All of the data is to be set down again without alteration.

ENTRIES SHOWN: Begin

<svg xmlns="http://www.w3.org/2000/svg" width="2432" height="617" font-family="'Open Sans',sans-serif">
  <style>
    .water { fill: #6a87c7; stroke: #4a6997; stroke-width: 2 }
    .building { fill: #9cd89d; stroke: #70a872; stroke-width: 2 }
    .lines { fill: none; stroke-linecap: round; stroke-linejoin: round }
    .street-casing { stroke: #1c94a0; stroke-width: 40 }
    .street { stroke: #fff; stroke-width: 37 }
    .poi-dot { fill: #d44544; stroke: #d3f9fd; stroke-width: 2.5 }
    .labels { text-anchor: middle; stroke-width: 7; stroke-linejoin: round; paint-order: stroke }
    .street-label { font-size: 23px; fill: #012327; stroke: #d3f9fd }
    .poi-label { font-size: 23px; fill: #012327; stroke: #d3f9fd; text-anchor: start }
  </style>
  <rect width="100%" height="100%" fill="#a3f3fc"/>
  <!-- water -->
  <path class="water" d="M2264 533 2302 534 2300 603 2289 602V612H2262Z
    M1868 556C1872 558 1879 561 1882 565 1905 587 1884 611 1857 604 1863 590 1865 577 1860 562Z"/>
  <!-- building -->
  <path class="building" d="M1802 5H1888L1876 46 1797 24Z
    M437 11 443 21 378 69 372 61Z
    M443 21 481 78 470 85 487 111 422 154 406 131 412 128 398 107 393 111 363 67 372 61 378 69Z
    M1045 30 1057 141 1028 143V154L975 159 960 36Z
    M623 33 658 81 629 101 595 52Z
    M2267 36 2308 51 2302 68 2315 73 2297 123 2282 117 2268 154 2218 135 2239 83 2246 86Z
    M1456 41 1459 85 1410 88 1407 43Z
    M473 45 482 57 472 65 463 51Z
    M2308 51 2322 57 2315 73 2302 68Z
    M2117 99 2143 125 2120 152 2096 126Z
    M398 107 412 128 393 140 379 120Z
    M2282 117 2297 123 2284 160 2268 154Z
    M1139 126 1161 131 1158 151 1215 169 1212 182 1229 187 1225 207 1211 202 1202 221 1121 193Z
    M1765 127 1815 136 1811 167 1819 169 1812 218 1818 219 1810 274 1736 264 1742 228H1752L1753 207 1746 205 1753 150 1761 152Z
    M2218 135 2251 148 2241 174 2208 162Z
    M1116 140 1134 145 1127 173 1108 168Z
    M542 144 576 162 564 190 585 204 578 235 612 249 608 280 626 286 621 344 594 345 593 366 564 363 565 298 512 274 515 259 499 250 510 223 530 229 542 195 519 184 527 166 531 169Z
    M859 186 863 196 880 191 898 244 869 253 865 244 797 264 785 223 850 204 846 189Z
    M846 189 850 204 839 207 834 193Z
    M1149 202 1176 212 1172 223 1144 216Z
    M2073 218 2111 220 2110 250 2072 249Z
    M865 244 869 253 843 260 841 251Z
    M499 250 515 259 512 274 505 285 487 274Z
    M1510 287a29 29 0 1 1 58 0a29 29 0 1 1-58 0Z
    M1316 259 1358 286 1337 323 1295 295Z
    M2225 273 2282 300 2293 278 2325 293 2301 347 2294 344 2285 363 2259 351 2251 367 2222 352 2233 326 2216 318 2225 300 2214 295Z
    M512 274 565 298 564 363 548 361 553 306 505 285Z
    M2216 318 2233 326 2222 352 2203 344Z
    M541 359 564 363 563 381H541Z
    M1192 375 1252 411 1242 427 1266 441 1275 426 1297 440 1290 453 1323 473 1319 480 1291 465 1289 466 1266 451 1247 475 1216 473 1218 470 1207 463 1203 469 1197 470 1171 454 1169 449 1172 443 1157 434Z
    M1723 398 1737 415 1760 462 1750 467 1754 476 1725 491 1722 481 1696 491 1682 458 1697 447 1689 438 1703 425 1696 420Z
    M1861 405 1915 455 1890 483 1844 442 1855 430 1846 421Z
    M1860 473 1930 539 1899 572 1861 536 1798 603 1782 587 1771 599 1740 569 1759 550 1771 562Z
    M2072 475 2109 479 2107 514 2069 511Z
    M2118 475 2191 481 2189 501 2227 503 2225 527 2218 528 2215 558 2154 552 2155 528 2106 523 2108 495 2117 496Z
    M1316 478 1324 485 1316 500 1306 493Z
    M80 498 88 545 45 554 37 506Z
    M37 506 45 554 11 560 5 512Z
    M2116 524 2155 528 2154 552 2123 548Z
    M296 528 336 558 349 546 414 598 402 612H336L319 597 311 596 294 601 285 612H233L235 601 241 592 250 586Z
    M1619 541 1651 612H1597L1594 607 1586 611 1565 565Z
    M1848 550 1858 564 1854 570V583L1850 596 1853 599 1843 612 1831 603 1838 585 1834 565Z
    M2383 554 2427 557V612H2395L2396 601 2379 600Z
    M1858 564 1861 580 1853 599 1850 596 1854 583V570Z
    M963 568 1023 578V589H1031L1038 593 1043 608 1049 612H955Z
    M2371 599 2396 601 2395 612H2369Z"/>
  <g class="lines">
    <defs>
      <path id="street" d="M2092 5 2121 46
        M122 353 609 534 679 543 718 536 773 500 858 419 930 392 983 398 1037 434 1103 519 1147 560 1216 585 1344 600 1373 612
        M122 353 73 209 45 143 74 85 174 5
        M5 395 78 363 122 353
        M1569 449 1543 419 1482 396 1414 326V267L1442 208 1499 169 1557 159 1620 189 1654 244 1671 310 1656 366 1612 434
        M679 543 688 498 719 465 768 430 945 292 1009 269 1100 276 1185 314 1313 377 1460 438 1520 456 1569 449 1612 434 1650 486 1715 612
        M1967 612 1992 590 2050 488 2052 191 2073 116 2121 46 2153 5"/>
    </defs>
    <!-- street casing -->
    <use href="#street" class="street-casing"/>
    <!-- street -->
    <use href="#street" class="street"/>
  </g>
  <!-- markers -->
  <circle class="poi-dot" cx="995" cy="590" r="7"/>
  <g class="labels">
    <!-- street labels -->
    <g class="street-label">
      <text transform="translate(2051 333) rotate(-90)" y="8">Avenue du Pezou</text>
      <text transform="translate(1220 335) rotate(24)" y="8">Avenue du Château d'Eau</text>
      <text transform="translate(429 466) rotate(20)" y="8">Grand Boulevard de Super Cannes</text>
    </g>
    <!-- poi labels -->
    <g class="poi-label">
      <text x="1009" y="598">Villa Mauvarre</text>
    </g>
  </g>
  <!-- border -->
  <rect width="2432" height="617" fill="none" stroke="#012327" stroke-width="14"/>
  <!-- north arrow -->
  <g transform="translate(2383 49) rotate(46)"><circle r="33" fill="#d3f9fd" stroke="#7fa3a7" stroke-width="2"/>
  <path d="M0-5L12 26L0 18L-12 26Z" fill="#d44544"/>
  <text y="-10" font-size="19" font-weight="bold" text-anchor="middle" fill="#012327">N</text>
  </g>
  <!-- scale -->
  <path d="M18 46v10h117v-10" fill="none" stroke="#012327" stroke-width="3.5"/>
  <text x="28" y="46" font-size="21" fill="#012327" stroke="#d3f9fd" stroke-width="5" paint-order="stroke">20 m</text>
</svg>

ENTRIES SHOWN: End

TASK ANSWER:
<svg xmlns="http://www.w3.org/2000/svg" width="2432" height="617" font-family="'Open Sans',sans-serif">
  <style>
    .water { fill: #6a87c7; stroke: #4a6997; stroke-width: 2 }
    .building { fill: #9cd89d; stroke: #70a872; stroke-width: 2 }
    .lines { fill: none; stroke-linecap: round; stroke-linejoin: round }
    .street-casing { stroke: #1c94a0; stroke-width: 40 }
    .street { stroke: #fff; stroke-width: 37 }
    .poi-dot { fill: #d44544; stroke: #d3f9fd; stroke-width: 2.5 }
    .labels { text-anchor: middle; stroke-width: 7; stroke-linejoin: round; paint-order: stroke }
    .street-label { font-size: 23px; fill: #012327; stroke: #d3f9fd }
    .poi-label { font-size: 23px; fill: #012327; stroke: #d3f9fd; text-anchor: start }
  </style>
  <rect width="100%" height="100%" fill="#a3f3fc"/>
  <!-- water -->
  <path class="water" d="M2264 533 2302 534 2300 603 2289 602V612H2262Z
    M1868 556C1872 558 1879 561 1882 565 1905 587 1884 611 1857 604 1863 590 1865 577 1860 562Z"/>
  <!-- building -->
  <path class="building" d="M1802 5H1888L1876 46 1797 24Z
    M437 11 443 21 378 69 372 61Z
    M443 21 481 78 470 85 487 111 422 154 406 131 412 128 398 107 393 111 363 67 372 61 378 69Z
    M1045 30 1057 141 1028 143V154L975 159 960 36Z
    M623 33 658 81 629 101 595 52Z
    M2267 36 2308 51 2302 68 2315 73 2297 123 2282 117 2268 154 2218 135 2239 83 2246 86Z
    M1456 41 1459 85 1410 88 1407 43Z
    M473 45 482 57 472 65 463 51Z
    M2308 51 2322 57 2315 73 2302 68Z
    M2117 99 2143 125 2120 152 2096 126Z
    M398 107 412 128 393 140 379 120Z
    M2282 117 2297 123 2284 160 2268 154Z
    M1139 126 1161 131 1158 151 1215 169 1212 182 1229 187 1225 207 1211 202 1202 221 1121 193Z
    M1765 127 1815 136 1811 167 1819 169 1812 218 1818 219 1810 274 1736 264 1742 228H1752L1753 207 1746 205 1753 150 1761 152Z
    M2218 135 2251 148 2241 174 2208 162Z
    M1116 140 1134 145 1127 173 1108 168Z
    M542 144 576 162 564 190 585 204 578 235 612 249 608 280 626 286 621 344 594 345 593 366 564 363 565 298 512 274 515 259 499 250 510 223 530 229 542 195 519 184 527 166 531 169Z
    M859 186 863 196 880 191 898 244 869 253 865 244 797 264 785 223 850 204 846 189Z
    M846 189 850 204 839 207 834 193Z
    M1149 202 1176 212 1172 223 1144 216Z
    M2073 218 2111 220 2110 250 2072 249Z
    M865 244 869 253 843 260 841 251Z
    M499 250 515 259 512 274 505 285 487 274Z
    M1510 287a29 29 0 1 1 58 0a29 29 0 1 1-58 0Z
    M1316 259 1358 286 1337 323 1295 295Z
    M2225 273 2282 300 2293 278 2325 293 2301 347 2294 344 2285 363 2259 351 2251 367 2222 352 2233 326 2216 318 2225 300 2214 295Z
    M512 274 565 298 564 363 548 361 553 306 505 285Z
    M2216 318 2233 326 2222 352 2203 344Z
    M541 359 564 363 563 381H541Z
    M1192 375 1252 411 1242 427 1266 441 1275 426 1297 440 1290 453 1323 473 1319 480 1291 465 1289 466 1266 451 1247 475 1216 473 1218 470 1207 463 1203 469 1197 470 1171 454 1169 449 1172 443 1157 434Z
    M1723 398 1737 415 1760 462 1750 467 1754 476 1725 491 1722 481 1696 491 1682 458 1697 447 1689 438 1703 425 1696 420Z
    M1861 405 1915 455 1890 483 1844 442 1855 430 1846 421Z
    M1860 473 1930 539 1899 572 1861 536 1798 603 1782 587 1771 599 1740 569 1759 550 1771 562Z
    M2072 475 2109 479 2107 514 2069 511Z
    M2118 475 2191 481 2189 501 2227 503 2225 527 2218 528 2215 558 2154 552 2155 528 2106 523 2108 495 2117 496Z
    M1316 478 1324 485 1316 500 1306 493Z
    M80 498 88 545 45 554 37 506Z
    M37 506 45 554 11 560 5 512Z
    M2116 524 2155 528 2154 552 2123 548Z
    M296 528 336 558 349 546 414 598 402 612H336L319 597 311 596 294 601 285 612H233L235 601 241 592 250 586Z
    M1619 541 1651 612H1597L1594 607 1586 611 1565 565Z
    M1848 550 1858 564 1854 570V583L1850 596 1853 599 1843 612 1831 603 1838 585 1834 565Z
    M2383 554 2427 557V612H2395L2396 601 2379 600Z
    M1858 564 1861 580 1853 599 1850 596 1854 583V570Z
    M963 568 1023 578V589H1031L1038 593 1043 608 1049 612H955Z
    M2371 599 2396 601 2395 612H2369Z"/>
  <g class="lines">
    <defs>
      <path id="street" d="M2092 5 2121 46
        M122 353 609 534 679 543 718 536 773 500 858 419 930 392 983 398 1037 434 1103 519 1147 560 1216 585 1344 600 1373 612
        M122 353 73 209 45 143 74 85 174 5
        M5 395 78 363 122 353
        M1569 449 1543 419 1482 396 1414 326V267L1442 208 1499 169 1557 159 1620 189 1654 244 1671 310 1656 366 1612 434
        M679 543 688 498 719 465 768 430 945 292 1009 269 1100 276 1185 314 1313 377 1460 438 1520 456 1569 449 1612 434 1650 486 1715 612
        M1967 612 1992 590 2050 488 2052 191 2073 116 2121 46 2153 5"/>
    </defs>
    <!-- street casing -->
    <use href="#street" class="street-casing"/>
    <!-- street -->
    <use href="#street" class="street"/>
  </g>
  <!-- markers -->
  <circle class="poi-dot" cx="995" cy="590" r="7"/>
  <g class="labels">
    <!-- street labels -->
    <g class="street-label">
      <text transform="translate(2051 333) rotate(-90)" y="8">Avenue du Pezou</text>
      <text transform="translate(1220 335) rotate(24)" y="8">Avenue du Château d'Eau</text>
      <text transform="translate(429 466) rotate(20)" y="8">Grand Boulevard de Super Cannes</text>
    </g>
    <!-- poi labels -->
    <g class="poi-label">
      <text x="1009" y="598">Villa Mauvarre</text>
    </g>
  </g>
  <!-- border -->
  <rect width="2432" height="617" fill="none" stroke="#012327" stroke-width="14"/>
  <!-- north arrow -->
  <g transform="translate(2383 49) rotate(46)"><circle r="33" fill="#d3f9fd" stroke="#7fa3a7" stroke-width="2"/>
  <path d="M0-5L12 26L0 18L-12 26Z" fill="#d44544"/>
  <text y="-10" font-size="19" font-weight="bold" text-anchor="middle" fill="#012327">N</text>
  </g>
  <!-- scale -->
  <path d="M18 46v10h117v-10" fill="none" stroke="#012327" stroke-width="3.5"/>
  <text x="28" y="46" font-size="21" fill="#012327" stroke="#d3f9fd" stroke-width="5" paint-order="stroke">20 m</text>
</svg>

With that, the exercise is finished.